═════ SUPPLIED RECORDS

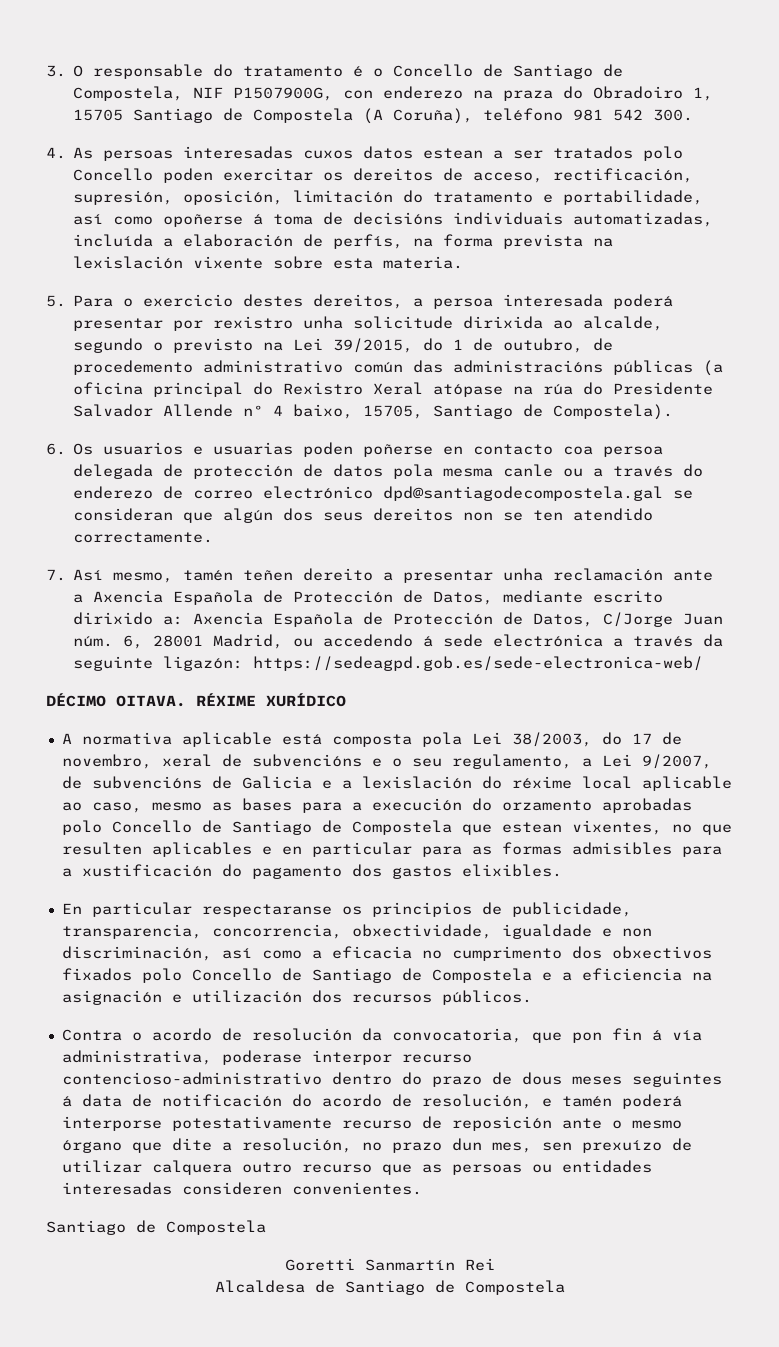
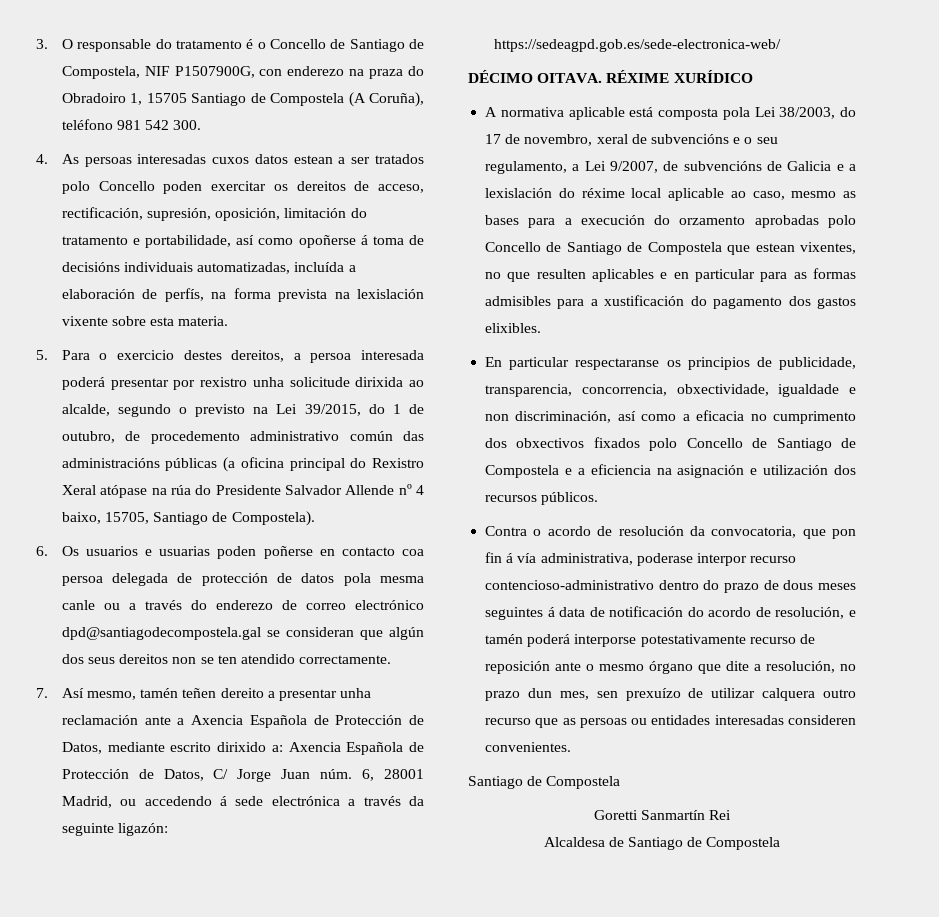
[603,612,674,627] C/Jorge -> [213,769,272,782] C/ Jorge

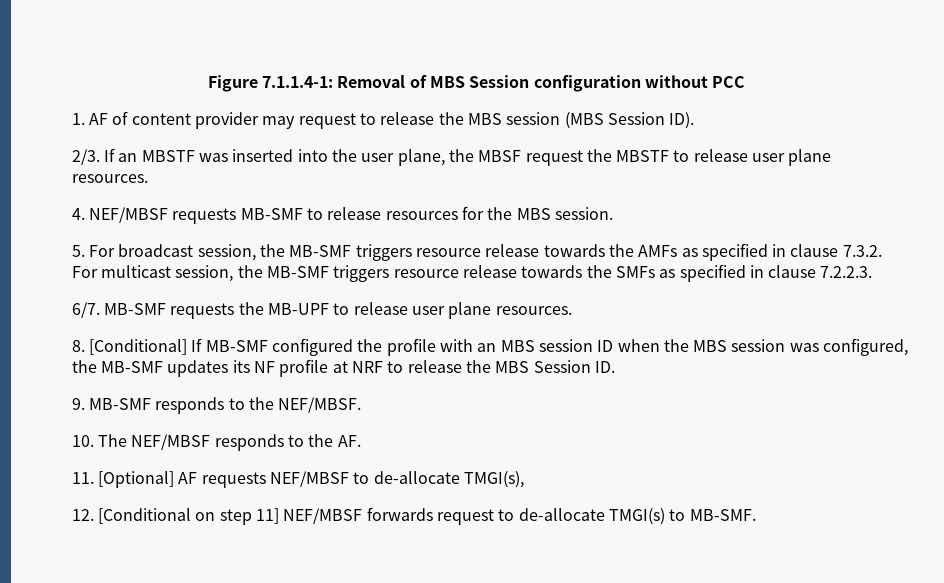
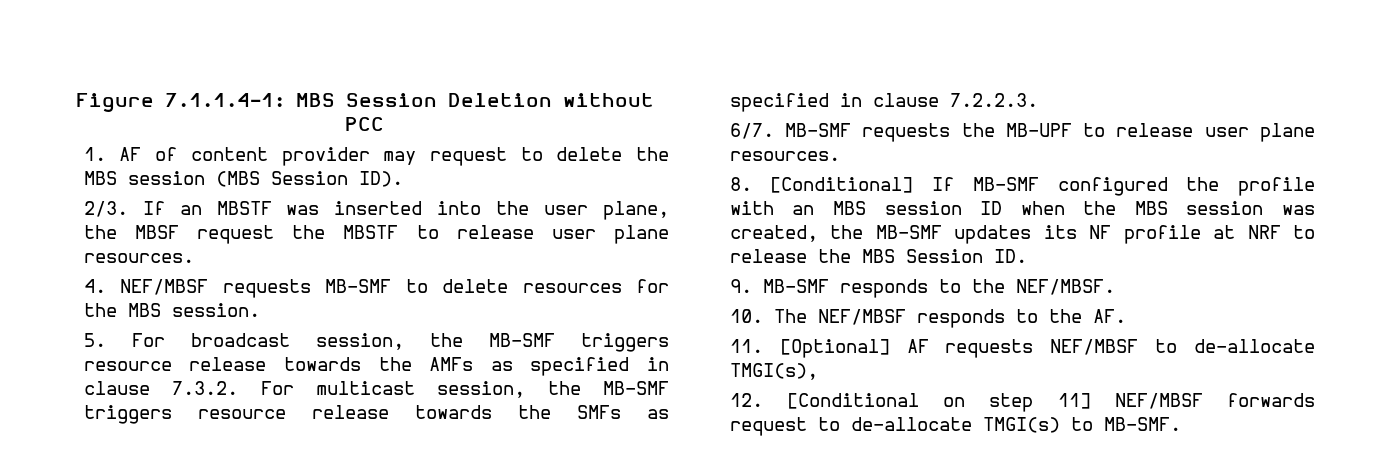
[337,75,641,92] Removal of MBS Session configuration -> [295,93,552,107] MBS Session Deletion
[380,112,435,125] release -> [556,147,623,161] delete
[327,207,382,220] release -> [442,279,509,293] delete
[823,338,909,356] configured, -> [729,225,818,242] created,

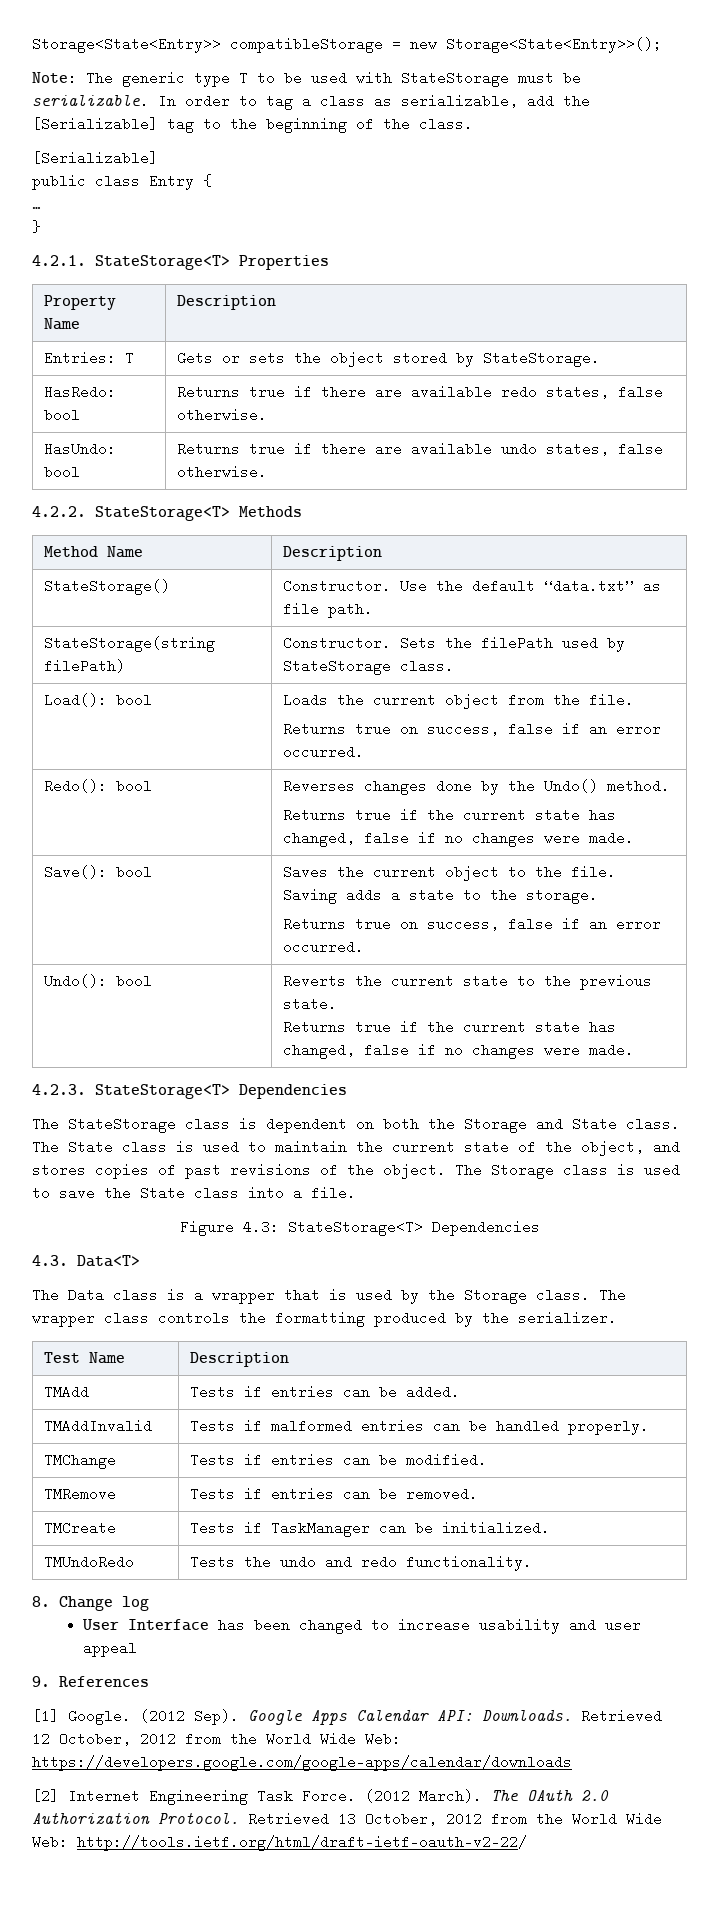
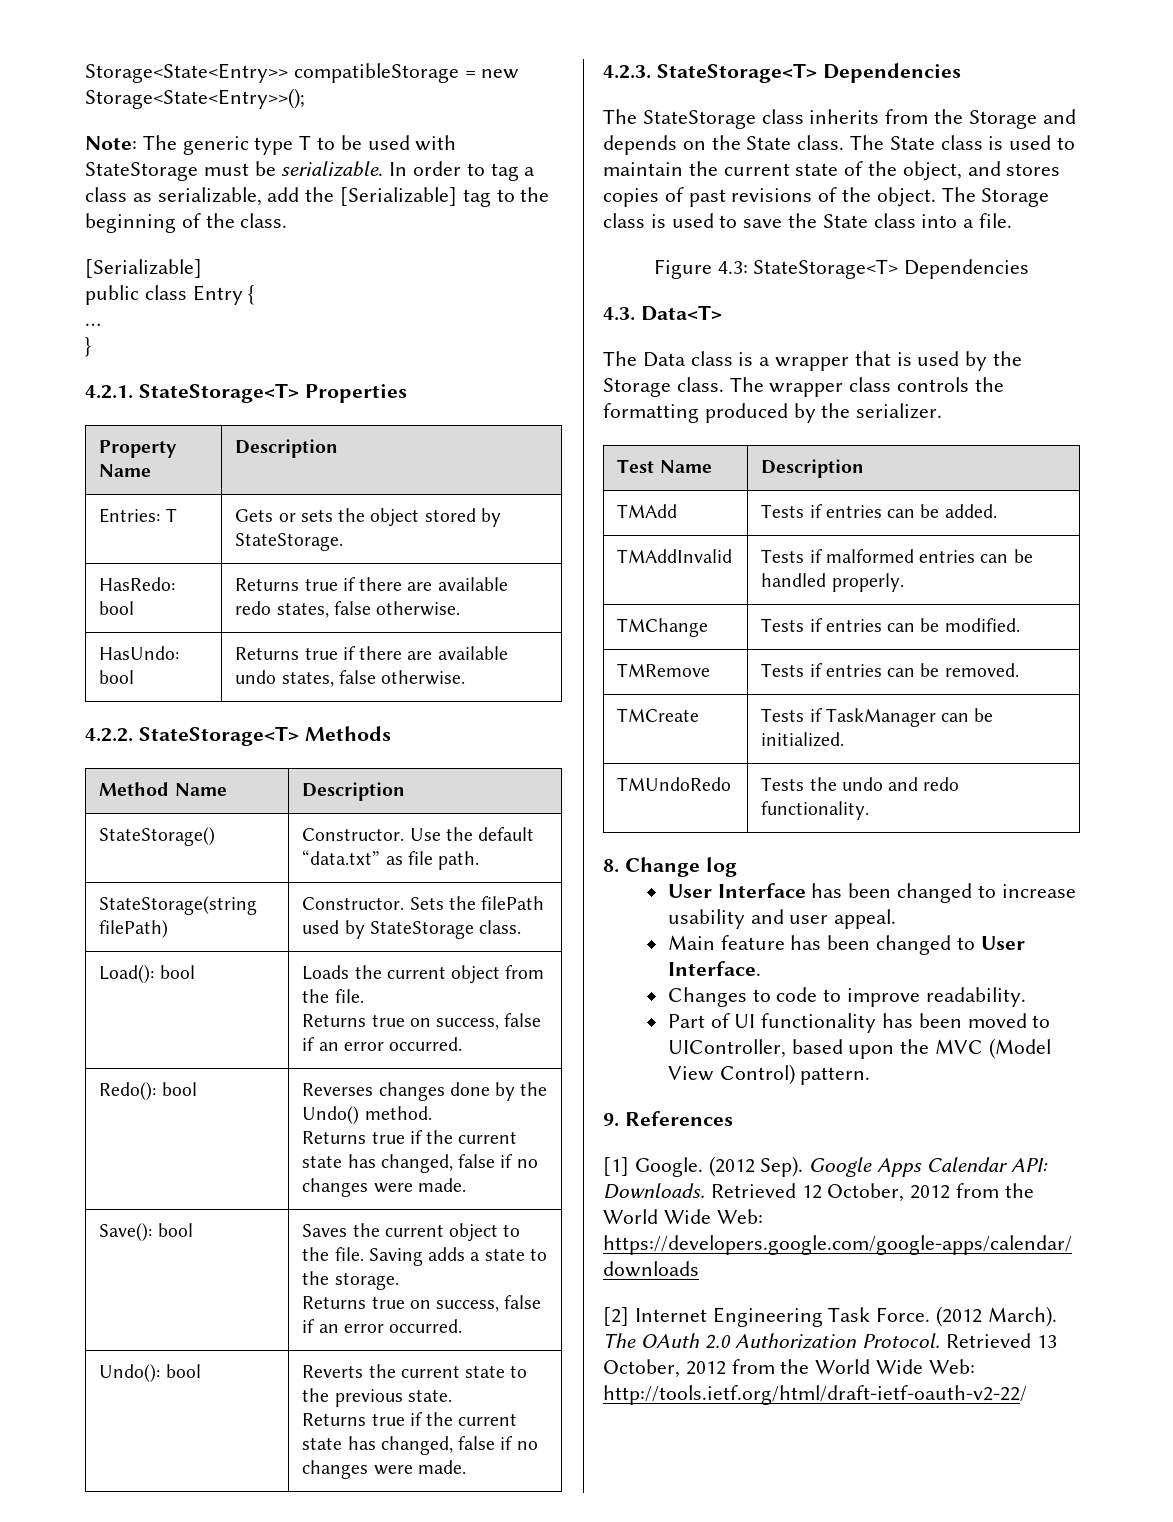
[239,1117,563,1133] is dependent on both the Storage and -> [809,109,1076,129] [603,135,741,155] inherits from the Storage and depends on the
[83,1641,138,1657] appeal -> [834,909,897,929] [667,935,1025,955] [667,961,761,976] [667,987,1026,1007] [667,1013,1051,1033] [667,1038,1051,1059] [667,1064,871,1085] appeal. // Main feature has been changed to User Interface. // Changes to code to improve readability. // Part of UI functionality has been moved to UIController, based upon the MVC (Model View Control) pattern.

══════════

§ **PROBLEM DETAILS**
Look for the line that contains "[239,1117,563,1133] is dependent" in the entries above. Set it down, along with all later lines, exactly as written.

§ **PROBLEM SOLUTION**
[239,1117,563,1133] is dependent on both the Storage and -> [809,109,1076,129] [603,135,741,155] inherits from the Storage and depends on the
[83,1641,138,1657] appeal -> [834,909,897,929] [667,935,1025,955] [667,961,761,976] [667,987,1026,1007] [667,1013,1051,1033] [667,1038,1051,1059] [667,1064,871,1085] appeal. // Main feature has been changed to User Interface. // Changes to code to improve readability. // Part of UI functionality has been moved to UIController, based upon the MVC (Model View Control) pattern.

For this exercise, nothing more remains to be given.